What you should do
Rewrite the passage of the celebrity list starting with "This has been" and going on through "be here awhile.", substituting "landslide win" for "blowout victory".

Text excerpt
June 2009 Top 20 Hottest Celebrity Chicks

I suppose the Hottest Celebrity Chicks list is now an annual affair—until it isn’t. I recently perused the Top 100 chick lists of Maxim, FHM, and AskMen. Let’s just say I’m very unimpressed. Their #1′s were Olivia Wilde, Cheryl Cole, and Eva Mendes respectively. Cheryl Cole was recently a BTW, but a #1 overall? Smokers don’t get #1 consideration. Olivia Wilde was far outclassed by Elisha Cuthbert in Girl Next Door and I can’t even recall her being in Alpha Dog—a movie I’ve seen probably 10 times now. Eva Mendes? Eh. She gets possibly a 7 on my scale. Hardly Top 20 worthy. All three lists share one common trait: they have Megan Fox in at #2. Ms. Fox has made an appearance on the Zenestex.com Hottest Chicks list, but that was short lived. She’s hot, but she reminds me of Tara Reid; anyone who reminds me of Tara Reid is unqualified for this list. That’s a rule.

Some of my long-timers made this year’s cut, but I trimmed off a good portion of the fat for a new leaner, meaner, Top Hottest Chicks list. The biggest change is that Jessica Alba is no longer in her own category of hot chick. She’s still a 10, but she’s mortal. Props for the quick recovery from pregnancy, but there are others hotter than you now, Ms. Alba. There’s a new #1. I don’t know if she’ll have the staying power of Jessica Alba, but it’s well deserved. Another longtime list occupant, Ziyi Zhang, didn’t make the cut. Sorry Ms. Zhang. I completely lost interest in waiting for something new from you. Who else? Alizee is gone. I’m not very enamored with the French as of late, so Alizee is the unfortunate victim of my wraith. I got bored with the show Numb3rs, and thus bored of Navi Rawat.

I’m expanding the list to 20 names. I just feel it’s necessary since the other lists have at least 99 names—hell, even Security Gawd had 20. Overall, six chicks were on the list last year. So, congrats to the ladies who are making repeat performances and a warm welcome to the new additions.

#1 Anne Hathaway
Get Smart, Havoc

This has been a long time coming. Get Smart easily cemented Anne Hathaway’s #1 slot. This was a blowout victory for #1 and it almost never happened. The Princess Diaries and Anne’s other early films annoyed me such that I swore a blood oath to hate her guts for all eternity. Then I saw more recent movies such as Havoc where she was steaming hot. Still, I absolutely refused to consider her for the list. But I felt my defenses wearing down. Get Smart chilled my fiery hatred for her once and for all. Hey, forgiveness is divine! Yeah, the hottest scene in Get Smart is a complete rip off of Entrapment—only Anne Hathaway rocks the cat-suit and slinks through lasers a billion times more sexily than Catherine Zeta-Jones could ever dream. Welcome to #1 Anne. Make yourself comfortable; you might be here awhile.

Data provided
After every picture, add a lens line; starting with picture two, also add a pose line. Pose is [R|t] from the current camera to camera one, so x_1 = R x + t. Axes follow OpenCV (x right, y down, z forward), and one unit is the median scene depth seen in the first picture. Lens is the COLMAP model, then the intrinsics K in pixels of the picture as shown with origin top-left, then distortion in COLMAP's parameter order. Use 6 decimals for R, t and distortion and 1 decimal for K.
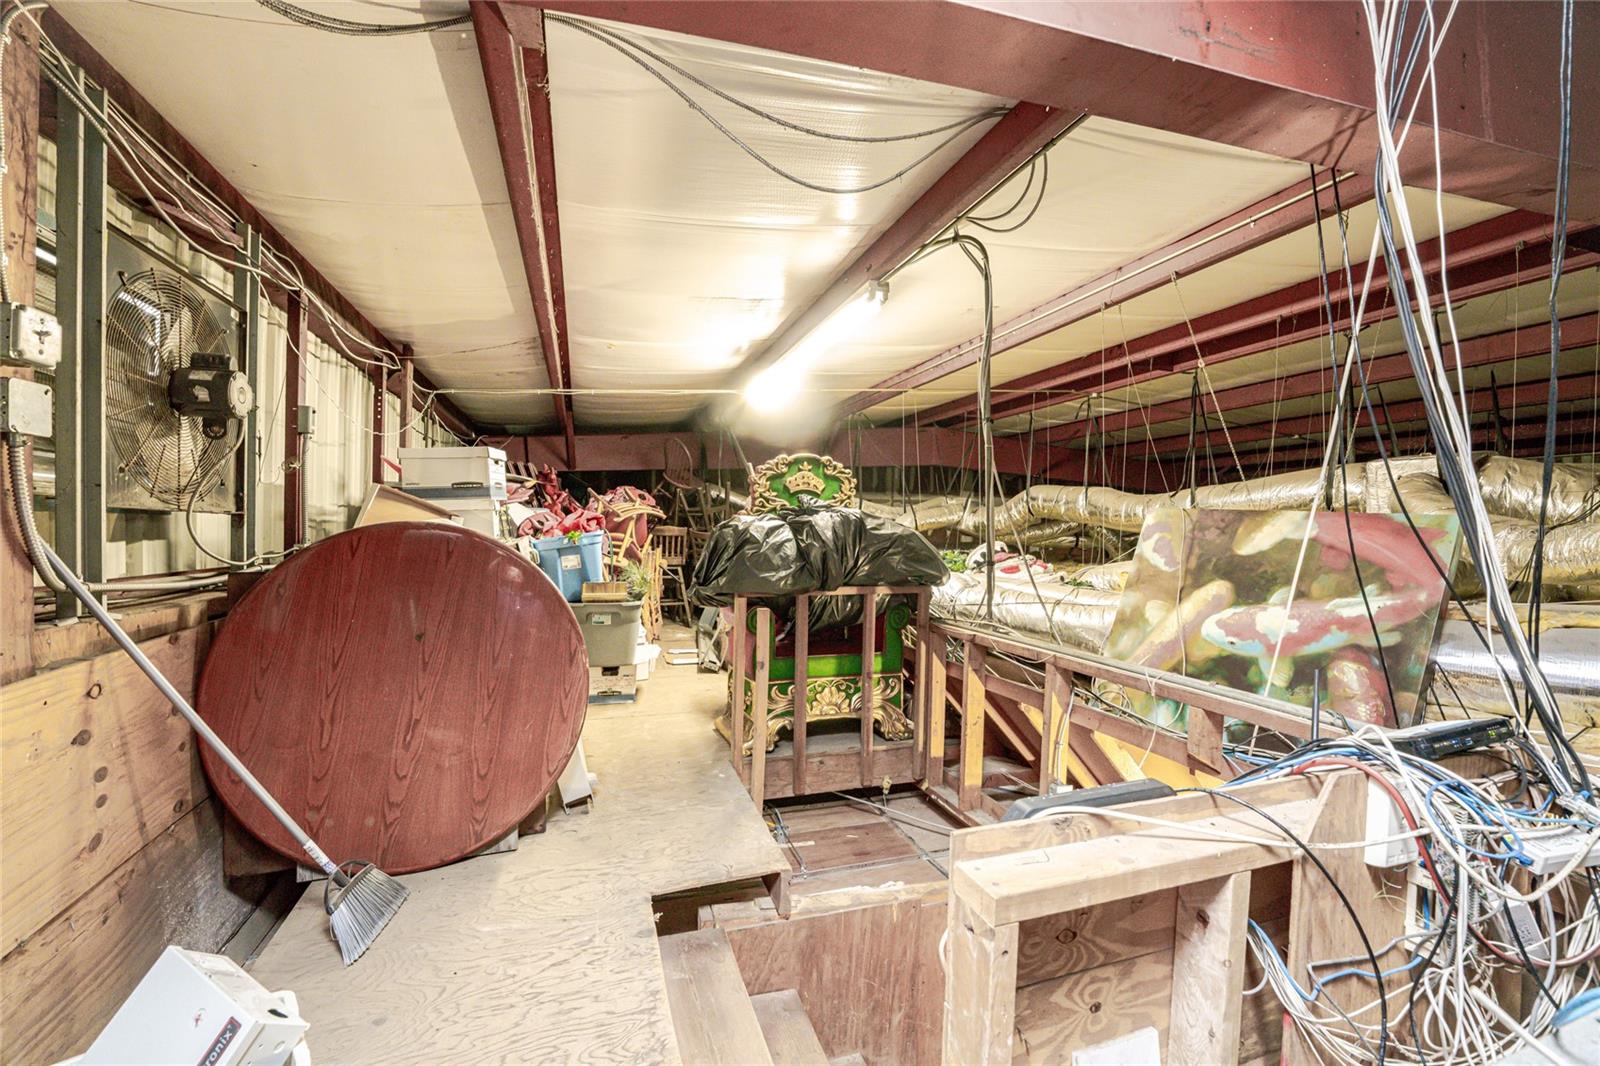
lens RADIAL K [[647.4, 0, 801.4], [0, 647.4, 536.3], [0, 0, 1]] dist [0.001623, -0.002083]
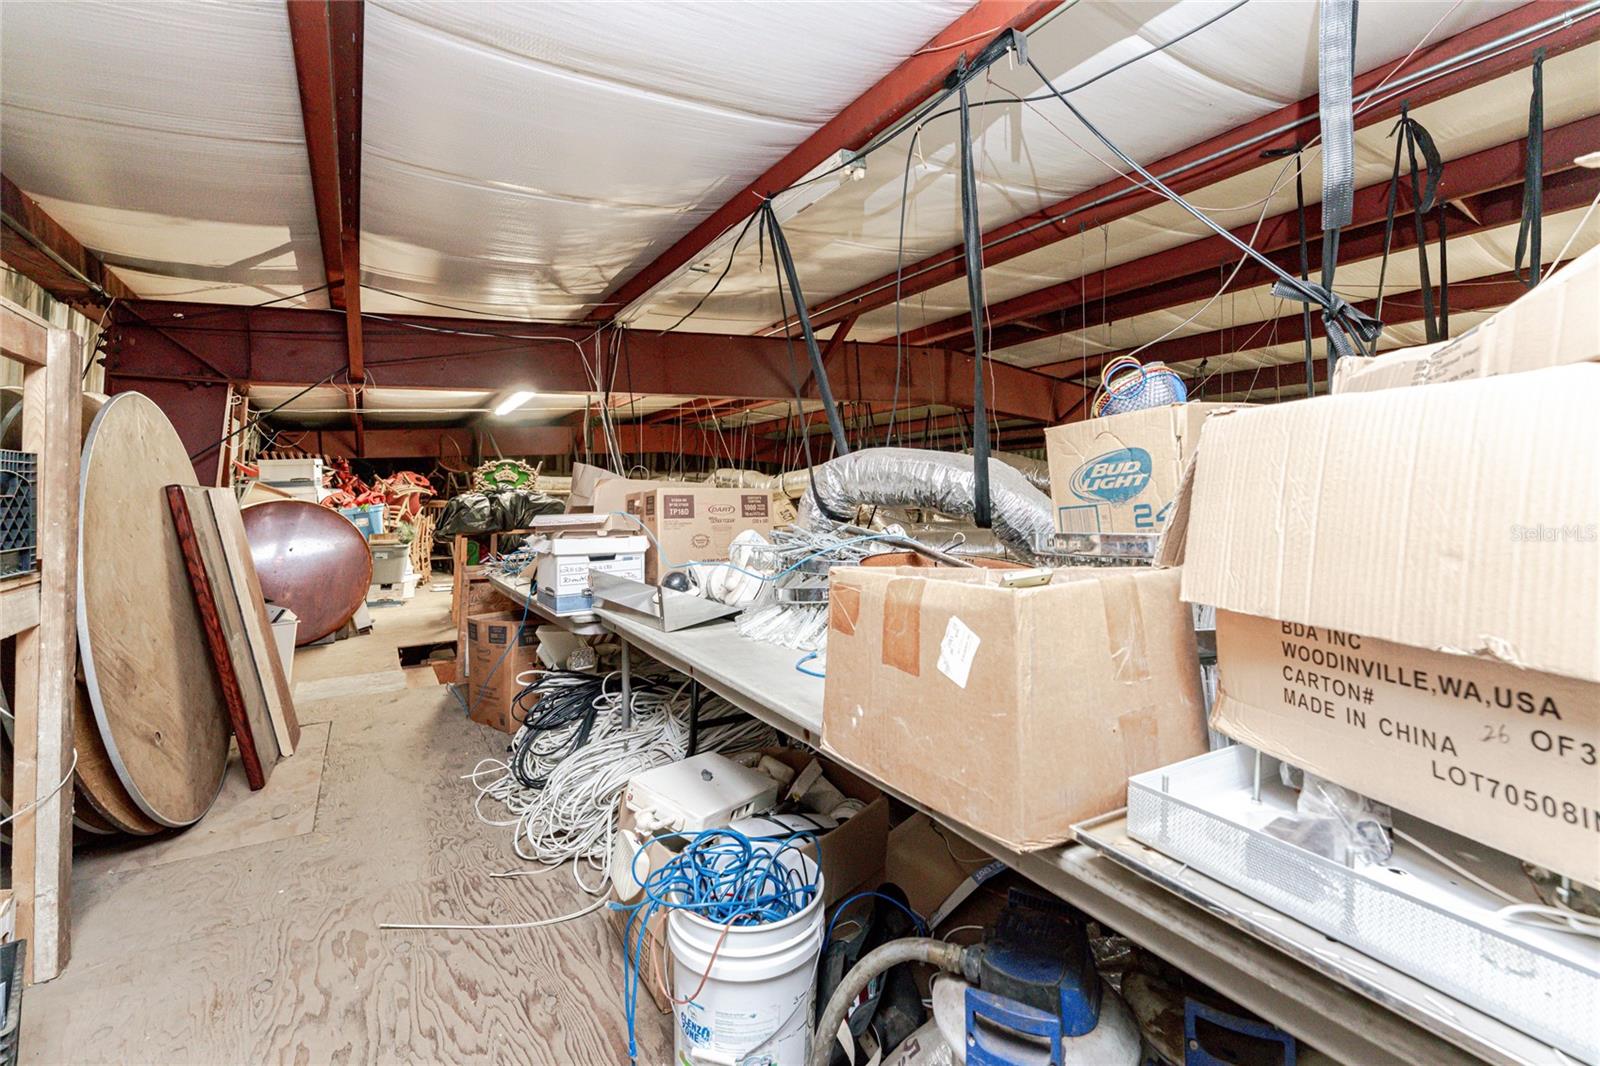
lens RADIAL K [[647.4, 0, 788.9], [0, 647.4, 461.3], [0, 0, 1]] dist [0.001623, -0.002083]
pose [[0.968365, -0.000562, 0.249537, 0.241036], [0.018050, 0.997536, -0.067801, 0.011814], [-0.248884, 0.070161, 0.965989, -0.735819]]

--

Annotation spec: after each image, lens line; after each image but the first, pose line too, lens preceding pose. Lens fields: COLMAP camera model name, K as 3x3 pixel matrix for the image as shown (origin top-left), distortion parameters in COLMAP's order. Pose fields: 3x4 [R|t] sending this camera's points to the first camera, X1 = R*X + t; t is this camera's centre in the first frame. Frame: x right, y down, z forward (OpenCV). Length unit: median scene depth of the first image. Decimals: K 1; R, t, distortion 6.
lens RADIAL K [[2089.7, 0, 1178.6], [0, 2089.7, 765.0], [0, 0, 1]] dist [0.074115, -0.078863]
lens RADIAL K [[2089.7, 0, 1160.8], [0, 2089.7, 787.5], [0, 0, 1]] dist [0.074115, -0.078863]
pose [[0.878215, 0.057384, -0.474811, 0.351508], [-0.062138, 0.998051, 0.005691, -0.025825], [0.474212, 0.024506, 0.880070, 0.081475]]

Output of the task
This has been a long time coming. Get Smart easily cemented Anne Hathaway’s #1 slot. This was a landslide win for #1 and it almost never happened. The Princess Diaries and Anne’s other early films annoyed me such that I swore a blood oath to hate her guts for all eternity. Then I saw more recent movies such as Havoc where she was steaming hot. Still, I absolutely refused to consider her for the list. But I felt my defenses wearing down. Get Smart chilled my fiery hatred for her once and for all. Hey, forgiveness is divine! Yeah, the hottest scene in Get Smart is a complete rip off of Entrapment—only Anne Hathaway rocks the cat-suit and slinks through lasers a billion times more sexily than Catherine Zeta-Jones could ever dream. Welcome to #1 Anne. Make yourself comfortable; you might be here awhile.